## REQUEST
Reproduce, with no changes, the line where "E-commerce Return Rate Statistics in Central" appears and every subsequent line of the listing, the last one included.

## DATA SHOWN
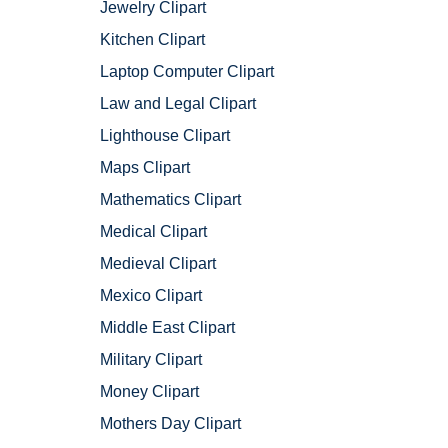
Jewelry Clipart
Kitchen Clipart
Laptop Computer Clipart
Law and Legal Clipart
Lighthouse Clipart
Maps Clipart
Mathematics Clipart
Medical Clipart
Medieval Clipart
Mexico Clipart
Middle East Clipart
Military Clipart
Money Clipart
Mothers Day Clipart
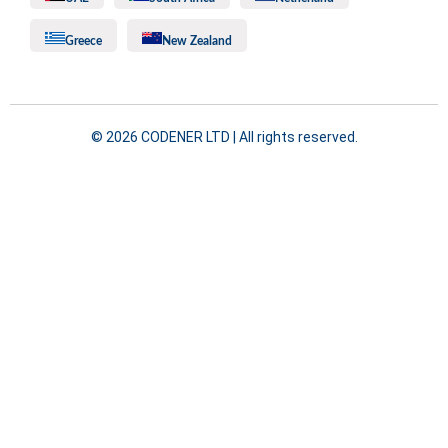
Greece
New Zealand
©️ 2026 CODENER LTD | All rights reserved.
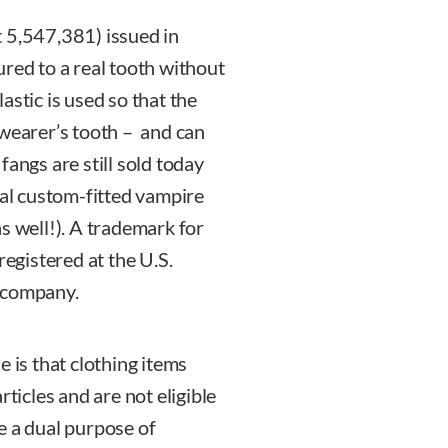
t 5,547,381) issued in
ured to a real tooth without
astic is used so that the
 wearer’s tooth – and can
fangs are still sold today
nal custom-fitted vampire
s well!). A trademark for
gistered at the U.S.
a company.
e is that clothing items
rticles and are not eligible
e a dual purpose of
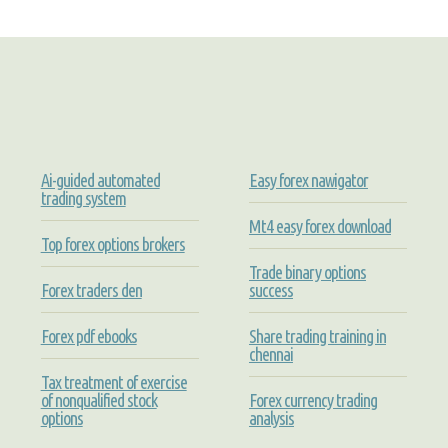
Ai-guided automated
Easy forex nawigator
trading system
Mt4 easy forex download
Top forex options brokers
Trade binary options
Forex traders den
success
Forex pdf ebooks
Share trading training in
chennai
Tax treatment of exercise
of nonqualified stock
Forex currency trading
options
analysis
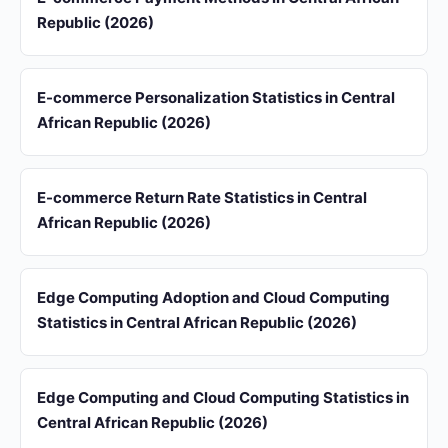
Republic (2026)
E-commerce Personalization Statistics in Central
African Republic (2026)
E-commerce Return Rate Statistics in Central
African Republic (2026)
Edge Computing Adoption and Cloud Computing
Statistics in Central African Republic (2026)
Edge Computing and Cloud Computing Statistics in
Central African Republic (2026)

## SOLUTION TO THE EXERCISE
E-commerce Return Rate Statistics in Central
African Republic (2026)
Edge Computing Adoption and Cloud Computing
Statistics in Central African Republic (2026)
Edge Computing and Cloud Computing Statistics in
Central African Republic (2026)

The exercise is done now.